__Work to be completed__.
Aim for an exact copy of the listing, without any images.

(Beginning of Provided data)

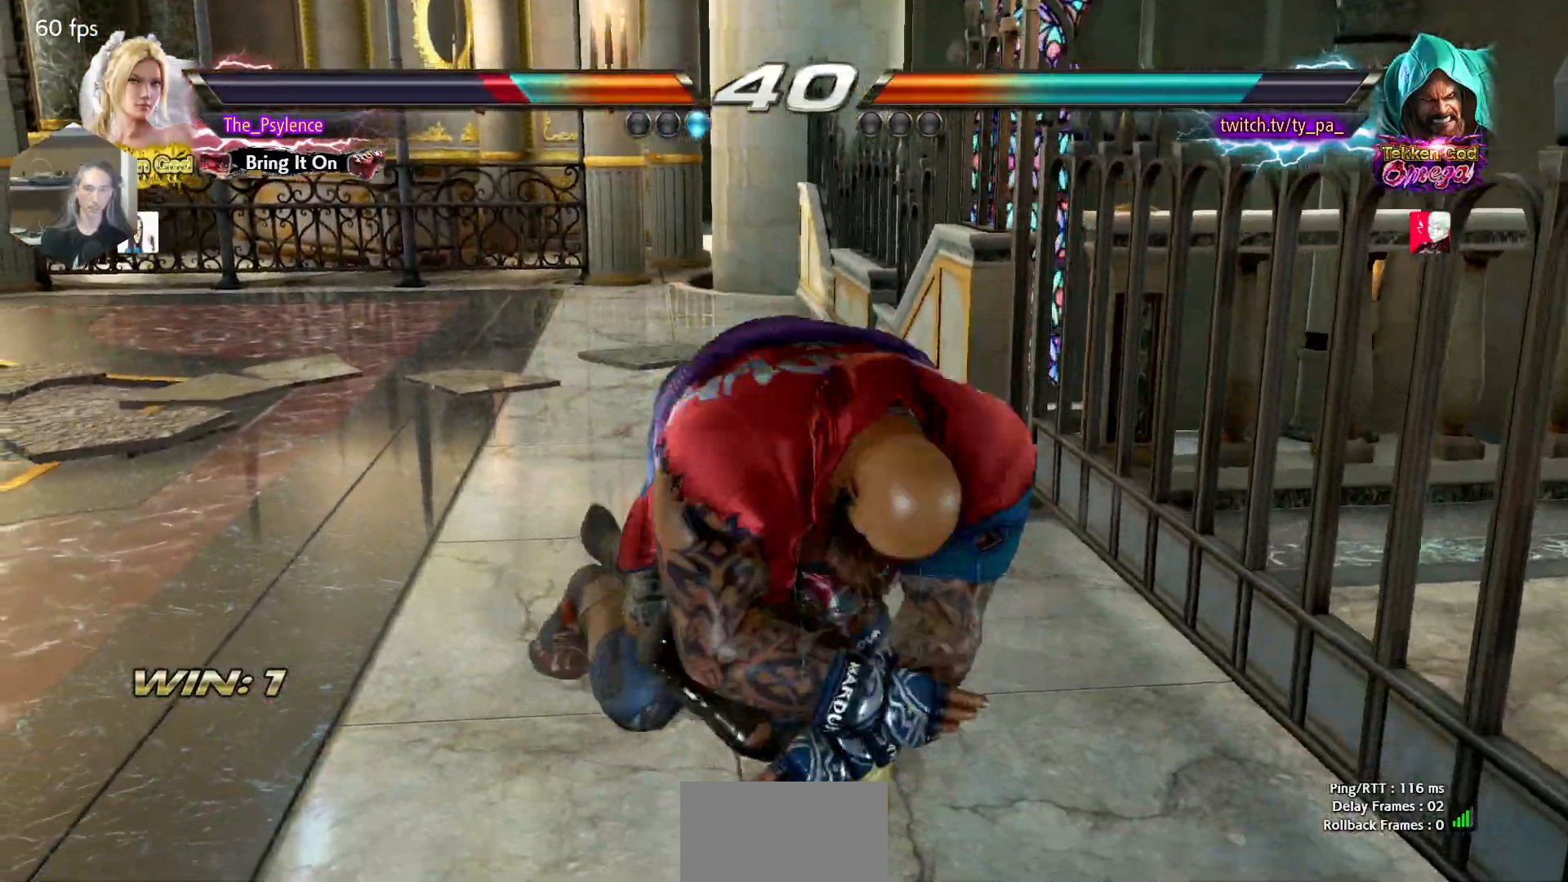
{"buttons": ["TRIANGLE"], "events": [[450, "TRIANGLE", "down"]]}
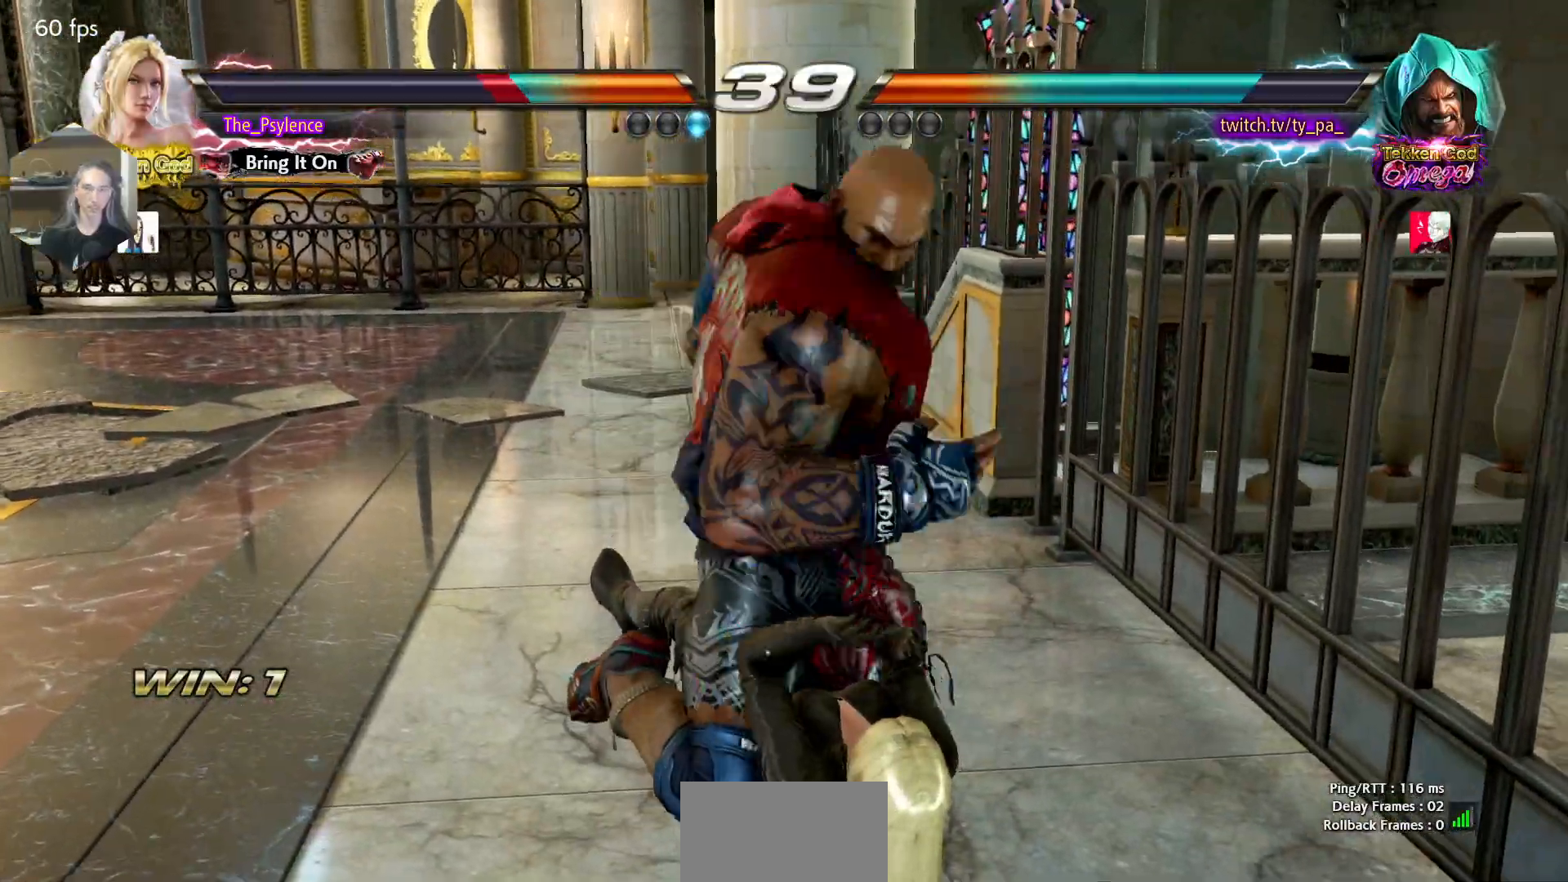
{"buttons": [], "events": [[117, "SQUARE", "down"], [450, "SQUARE", "up"], [450, "TRIANGLE", "up"]]}
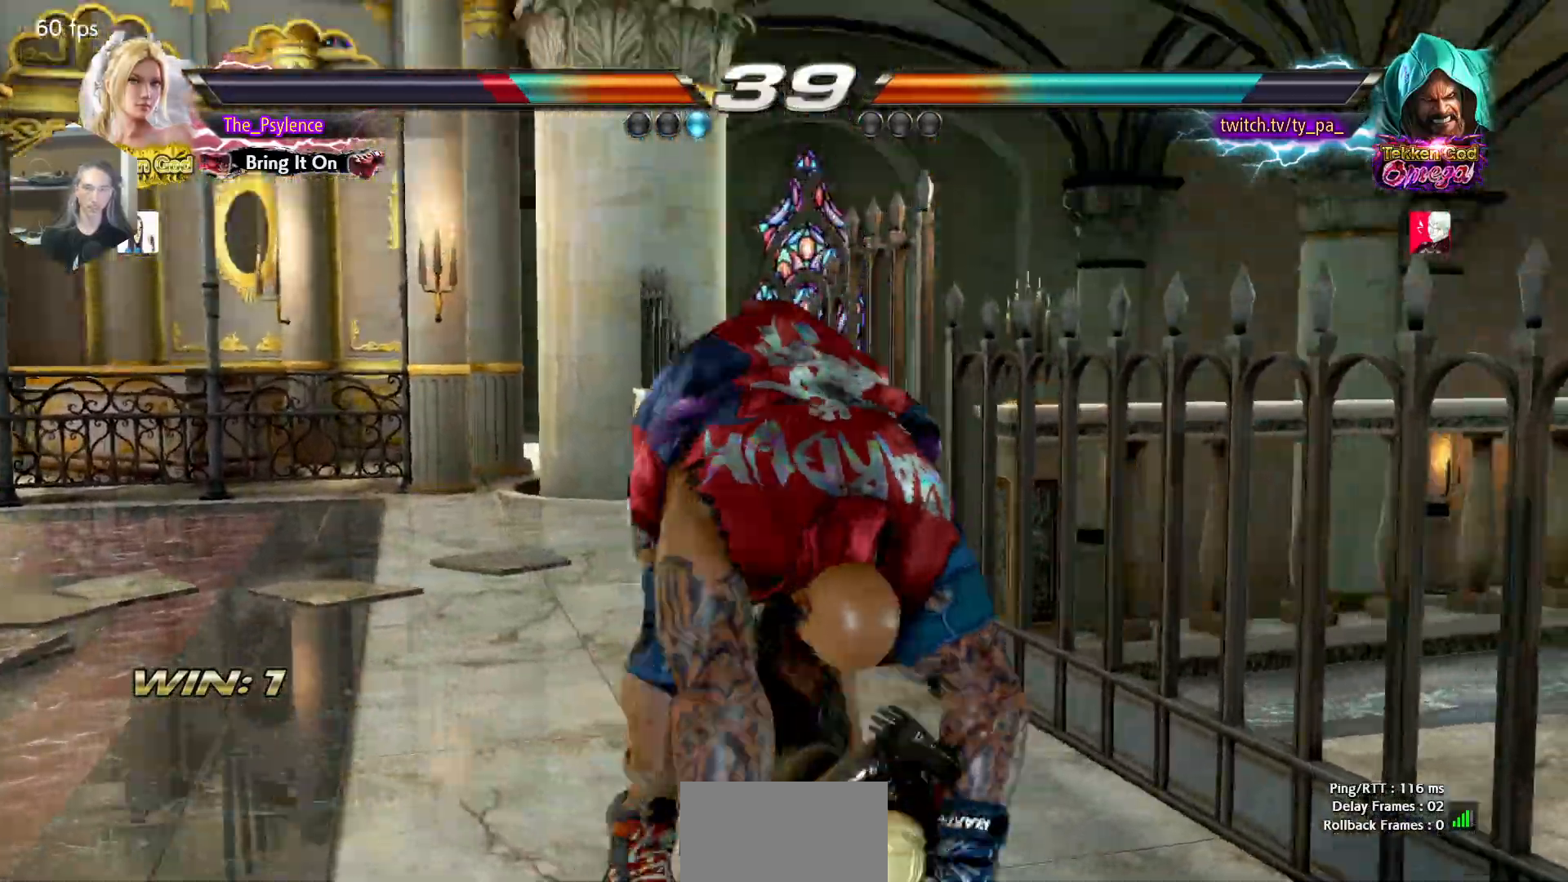
{"buttons": ["DPAD_UP"], "events": [[33, "DPAD_UP", "down"]]}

(End of Provided data)

__Written response__.
{"buttons": ["TRIANGLE"], "events": [[450, "TRIANGLE", "down"]]}
{"buttons": [], "events": [[117, "SQUARE", "down"], [450, "SQUARE", "up"], [450, "TRIANGLE", "up"]]}
{"buttons": ["DPAD_UP"], "events": [[33, "DPAD_UP", "down"]]}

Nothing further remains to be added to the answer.